Copy word for word, please, the lines of the entries below running from the one containing "nose: (882, 500)" to the one containing "left elbow: (776, 1372)", both ends included.

SUPPLIED ENTRIES section start

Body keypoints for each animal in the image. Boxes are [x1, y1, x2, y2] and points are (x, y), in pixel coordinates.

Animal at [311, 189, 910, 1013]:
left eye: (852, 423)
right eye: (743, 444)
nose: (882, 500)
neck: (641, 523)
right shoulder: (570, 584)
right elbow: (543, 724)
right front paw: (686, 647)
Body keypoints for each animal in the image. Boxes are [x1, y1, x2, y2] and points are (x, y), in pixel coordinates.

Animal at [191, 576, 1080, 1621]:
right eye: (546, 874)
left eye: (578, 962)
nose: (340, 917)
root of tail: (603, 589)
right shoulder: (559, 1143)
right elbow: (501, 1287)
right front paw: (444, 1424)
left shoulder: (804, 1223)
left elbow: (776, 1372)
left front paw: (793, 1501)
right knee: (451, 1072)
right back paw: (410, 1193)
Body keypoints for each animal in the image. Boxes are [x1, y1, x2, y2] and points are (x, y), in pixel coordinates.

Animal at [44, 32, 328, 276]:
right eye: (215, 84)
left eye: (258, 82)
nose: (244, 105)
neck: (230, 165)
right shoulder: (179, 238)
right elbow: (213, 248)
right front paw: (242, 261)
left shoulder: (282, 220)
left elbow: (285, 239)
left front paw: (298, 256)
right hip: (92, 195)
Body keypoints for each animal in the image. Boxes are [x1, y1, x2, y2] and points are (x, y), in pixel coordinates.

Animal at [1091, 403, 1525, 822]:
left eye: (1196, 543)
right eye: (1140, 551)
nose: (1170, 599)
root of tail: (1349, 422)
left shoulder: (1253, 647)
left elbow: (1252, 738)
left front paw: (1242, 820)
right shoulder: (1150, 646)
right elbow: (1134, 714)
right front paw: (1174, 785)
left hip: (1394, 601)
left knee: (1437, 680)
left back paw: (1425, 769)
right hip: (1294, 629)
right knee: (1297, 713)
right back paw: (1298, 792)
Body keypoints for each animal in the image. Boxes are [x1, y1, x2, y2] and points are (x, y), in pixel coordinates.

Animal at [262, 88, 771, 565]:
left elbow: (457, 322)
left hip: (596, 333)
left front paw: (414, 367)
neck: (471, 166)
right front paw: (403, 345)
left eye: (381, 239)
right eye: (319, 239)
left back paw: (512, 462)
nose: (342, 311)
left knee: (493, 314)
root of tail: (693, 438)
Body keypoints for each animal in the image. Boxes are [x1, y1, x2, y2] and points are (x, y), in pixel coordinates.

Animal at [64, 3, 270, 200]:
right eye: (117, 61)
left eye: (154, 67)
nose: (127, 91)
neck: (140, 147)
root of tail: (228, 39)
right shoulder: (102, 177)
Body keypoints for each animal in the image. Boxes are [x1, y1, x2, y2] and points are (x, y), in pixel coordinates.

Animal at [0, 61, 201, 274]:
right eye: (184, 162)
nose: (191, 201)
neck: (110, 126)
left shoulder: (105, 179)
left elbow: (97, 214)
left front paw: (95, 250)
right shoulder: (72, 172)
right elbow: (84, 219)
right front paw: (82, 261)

SUPPLIED ENTRIES section end

EXPECTED ANSWER:
nose: (882, 500)
neck: (641, 523)
right shoulder: (570, 584)
right elbow: (543, 724)
right front paw: (686, 647)
Body keypoints for each animal in the image. Boxes are [x1, y1, x2, y2] and points are (x, y), in pixel coordinates.

Animal at [191, 576, 1080, 1621]:
right eye: (546, 874)
left eye: (578, 962)
nose: (340, 917)
root of tail: (603, 589)
right shoulder: (559, 1143)
right elbow: (501, 1287)
right front paw: (444, 1424)
left shoulder: (804, 1223)
left elbow: (776, 1372)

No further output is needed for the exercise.